Die künstliche Intelligenz ist in der Liestaler Pathologie seit etwas mehr als einem halben Jahr im Einsatz. Doch immer noch wird jede Diagnose, die sie stellt, parallel auch von Mertz und ihrem Team durchgeführt. Aktuell nimmt das System ihnen also keine Arbeit ab, sondern schafft im Gegenteil sogar einen zusätzlichen Aufwand, weil sie ihre eigenen Schlussfolgerungen jeweils mit denen der künstlichen Intelligenz vergleichen. In 98 oder 99 Prozent der Fälle herrsche Übereinstimmung, sagt Mertz. Und wo es Abweichungen gebe, gehe es meistens um Feinheiten wie etwa die Gradierung eines Tumors, mit der die Expertinnen und Experten die biologische Aggressivität und das Entwicklungsstadium von Tumoren beschreiben.
Gegen den drohenden Fachkräftemangel
Diese ermutigenden Resultate bestärken Mertz in ihrer Hoffnung, dass die lernenden Maschinen schon bald helfen könnten, mit den immer komplexeren Anforderungen an die Pathologie Schritt zu halten – und den drohenden Fachkräftemangel zu lindern. Ein solcher zeichne sich in der Schweiz wegen des fehlenden Nachwuchses immer deutlicher ab, doch anderswo sei er schon längst Realität, sagt Mertz. «Hierzulande stellen wir innerhalb von wenigen Tage eine Diagnose, doch in Grossbritannien kann das sechs Wochen oder noch länger dauern.»

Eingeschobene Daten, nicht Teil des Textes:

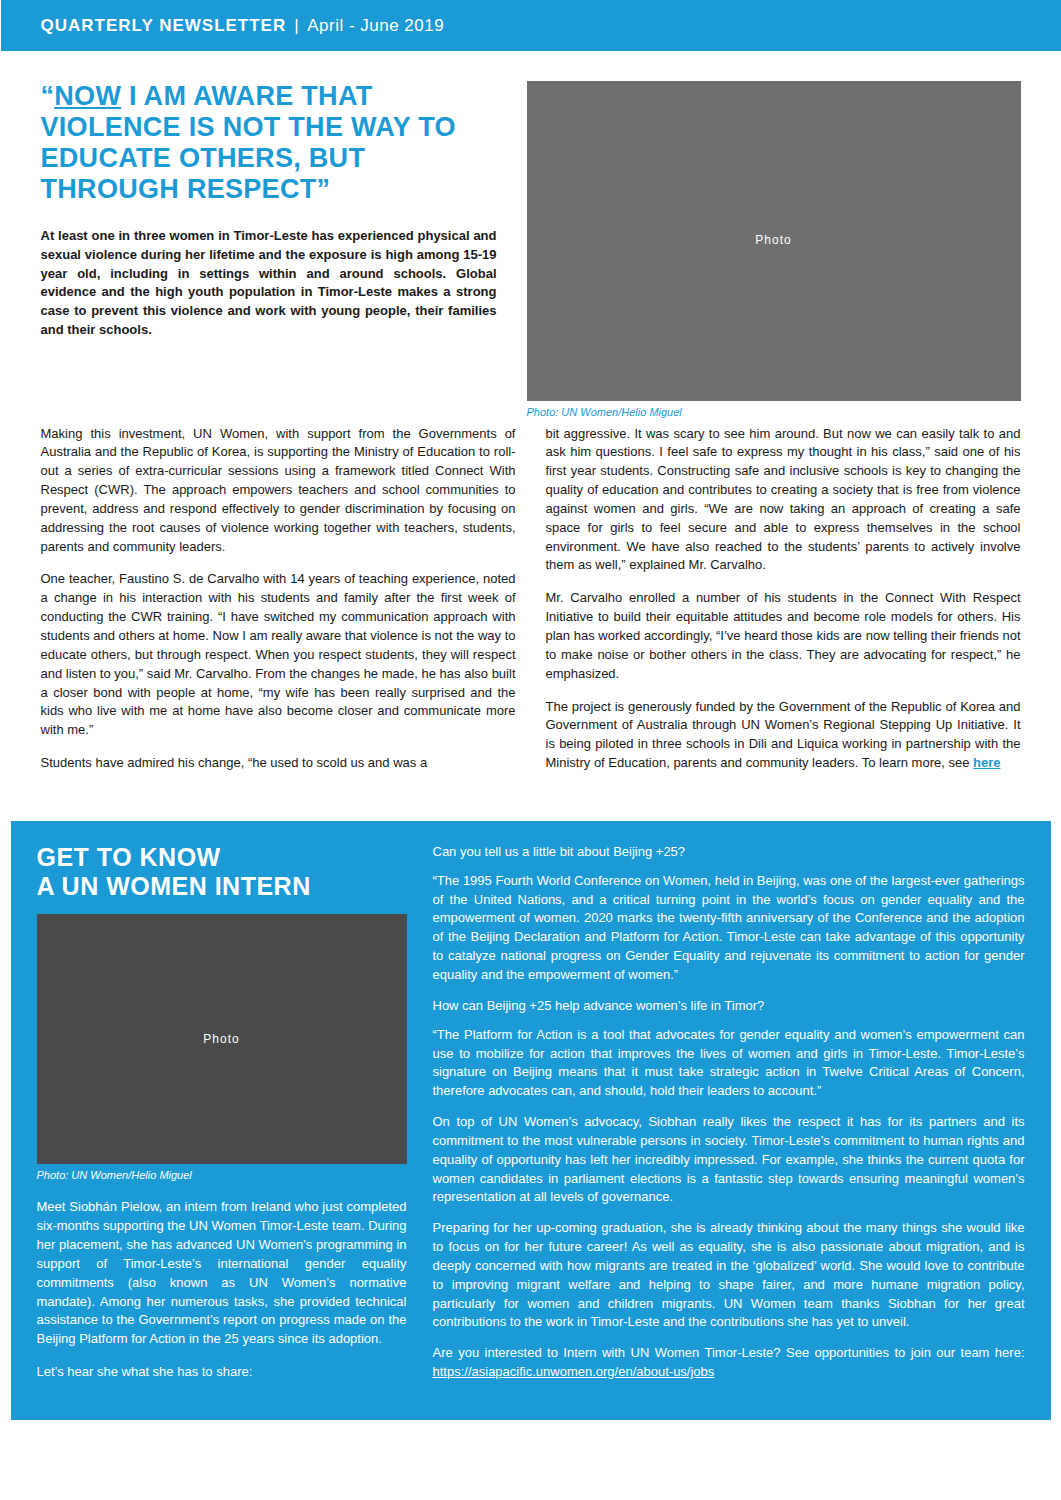Quarterly Newsletter|April - June 2019
“Now I am aware that violence is not the way to educate others, but through respect”
At least one in three women in Timor-Leste has experienced physical and sexual violence during her lifetime and the exposure is high among 15-19 year old, including in settings within and around schools. Global evidence and the high youth population in Timor-Leste makes a strong case to prevent this violence and work with young people, their families and their schools.
Photo
Photo: UN Women/Helio Miguel
Making this investment, UN Women, with support from the Governments of Australia and the Republic of Korea, is supporting the Ministry of Education to roll-out a series of extra-curricular sessions using a framework titled Connect With Respect (CWR). The approach empowers teachers and school communities to prevent, address and respond effectively to gender discrimination by focusing on addressing the root causes of violence working together with teachers, students, parents and community leaders.
One teacher, Faustino S. de Carvalho with 14 years of teaching experience, noted a change in his interaction with his students and family after the first week of conducting the CWR training. “I have switched my communication approach with students and others at home. Now I am really aware that violence is not the way to educate others, but through respect. When you respect students, they will respect and listen to you,” said Mr. Carvalho. From the changes he made, he has also built a closer bond with people at home, “my wife has been really surprised and the kids who live with me at home have also become closer and communicate more with me.”
Students have admired his change, “he used to scold us and was a
bit aggressive. It was scary to see him around. But now we can easily talk to and ask him questions. I feel safe to express my thought in his class,” said one of his first year students. Constructing safe and inclusive schools is key to changing the quality of education and contributes to creating a society that is free from violence against women and girls. “We are now taking an approach of creating a safe space for girls to feel secure and able to express themselves in the school environment. We have also reached to the students’ parents to actively involve them as well,” explained Mr. Carvalho.
Mr. Carvalho enrolled a number of his students in the Connect With Respect Initiative to build their equitable attitudes and become role models for others. His plan has worked accordingly, “I’ve heard those kids are now telling their friends not to make noise or bother others in the class. They are advocating for respect,” he emphasized.
The project is generously funded by the Government of the Republic of Korea and Government of Australia through UN Women’s Regional Stepping Up Initiative. It is being piloted in three schools in Dili and Liquica working in partnership with the Ministry of Education, parents and community leaders. To learn more, see here
Get to know
a UN Women intern
Photo
Photo: UN Women/Helio Miguel
Meet Siobhán Pielow, an intern from Ireland who just completed six-months supporting the UN Women Timor-Leste team. During her placement, she has advanced UN Women’s programming in support of Timor-Leste’s international gender equality commitments (also known as UN Women’s normative mandate). Among her numerous tasks, she provided technical assistance to the Government’s report on progress made on the Beijing Platform for Action in the 25 years since its adoption.
Let’s hear she what she has to share:
Can you tell us a little bit about Beijing +25?
“The 1995 Fourth World Conference on Women, held in Beijing, was one of the largest-ever gatherings of the United Nations, and a critical turning point in the world’s focus on gender equality and the empowerment of women. 2020 marks the twenty-fifth anniversary of the Conference and the adoption of the Beijing Declaration and Platform for Action. Timor-Leste can take advantage of this opportunity to catalyze national progress on Gender Equality and rejuvenate its commitment to action for gender equality and the empowerment of women.”
How can Beijing +25 help advance women’s life in Timor?
“The Platform for Action is a tool that advocates for gender equality and women’s empowerment can use to mobilize for action that improves the lives of women and girls in Timor-Leste. Timor-Leste’s signature on Beijing means that it must take strategic action in Twelve Critical Areas of Concern, therefore advocates can, and should, hold their leaders to account.”
On top of UN Women’s advocacy, Siobhan really likes the respect it has for its partners and its commitment to the most vulnerable persons in society. Timor-Leste’s commitment to human rights and equality of opportunity has left her incredibly impressed. For example, she thinks the current quota for women candidates in parliament elections is a fantastic step towards ensuring meaningful women’s representation at all levels of governance.
Preparing for her up-coming graduation, she is already thinking about the many things she would like to focus on for her future career! As well as equality, she is also passionate about migration, and is deeply concerned with how migrants are treated in the ‘globalized’ world. She would love to contribute to improving migrant welfare and helping to shape fairer, and more humane migration policy, particularly for women and children migrants. UN Women team thanks Siobhan for her great contributions to the work in Timor-Leste and the contributions she has yet to unveil.
Are you interested to Intern with UN Women Timor-Leste? See opportunities to join our team here: https://asiapacific.unwomen.org/en/about-us/jobs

Noch sind eine Reihe rechtlicher Fragen ungeklärt, etwa wer für allfällige Fehler der künstlichen Intelligenz haftet. Mertz engagiert sich deshalb auch in der schweizweiten Arbeitsgruppe für digitale Pathologie, die mit der Erstellung neuer Richtlinien für mehr Orientierung sorgen will. Doch trotz den zahlreichen noch offenen Fragen ist für Mertz klar: «Als Patientin wäre es mir lieber, wenn eine künstliche Intelligenz meine Gewebeschnitte anschaut, als dass sie aus Zeitmangel gar nicht angeschaut werden.»